I spent my career working in higher education and securing external funding was a fact of life in this environment. Making the effort to write grant requests and occasionally secure a grant was a part of our merit pay process. As the pressure to find funding sources to support research and research-related infrastructure and to reduce student tuition has increased, expectations have increased. In some institutions, it is a requirement to secure a certain type of grant (translate as – a grant that provides lots of overhead which is money that goes to the institution to support institutional needs, in addition, to support for the researcher) to be granted tenure or perhaps to be promoted to full professor. The differences across disciplines in the amount of this type of money that is available makes this a very unfair practice, but this is a topic for a different discussion. Let be sufficient to just state that profs in higher ed are frequently expected to secure external support for their work.
What about K-12? While the pressure is far less, K12 administrators and educators may search for funding sources beyond those available through their schools. There are grants. Most of these grants target specific goals and depending on the needs that exist within a given school, the likelihood of being funded is heavily influenced by whether a school has the need the grant was designed to address. Most grants at this level are far less competitive than the grants in higher education, but someone must do the work to apply and there is no guarantee that funds will be available for all who might qualify. Larger districts often have an individual responsible for responding to this type of opportunity and it might be an administrative responsibility in smaller districts.
There is a second type of external funding that might be described as “crowdsourcing”. In higher education, the crowd being approached tends to be the alumni of the institution. In K12, it is likely to be community members and even others interested in supporting needs which they find important. The Internet provides an increasing number of ways in which such appeals might be launched. Again, my experience with crowdfunding has been in higher education and I know that any efforts we might want to make to solicit funds from our alumni required that we go through the alumni association. Our efforts had to first be cleared with university officials to assure that our requests were consistent with university priorities.
K12 educators have multiple online services that provide a way to solicit funds (this article from EdSurge offers an in-depth summary of this issue in K12). This article identifies issues related to crowdsourcing and the opportunities for educators. Many public K12 institutions are underfunded and crowdsourcing offers individual educators a way to secure additional resources for their classrooms.
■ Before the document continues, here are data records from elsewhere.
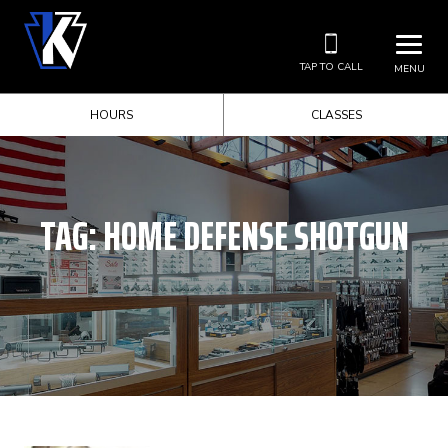
TAP TO CALL
MENU
HOURS
CLASSES
TAG:
HOME DEFENSE SHOTGUN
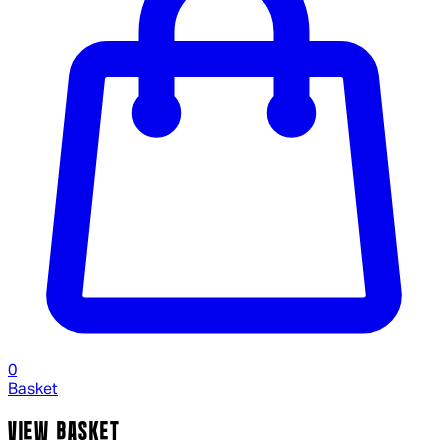
0
Basket
VIEW BASKET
Whether or not requests made by individual teachers meet district priorities is an issue similar to what I have described in higher education. Individual differences in opportunities for learners created by such funds across classrooms is another issue. Are educators expected to secure funds to create needed circumstances in their own classrooms? From a broad view, do the successful crowdsourcing efforts of some teachers relief the public of their responsibility for public education.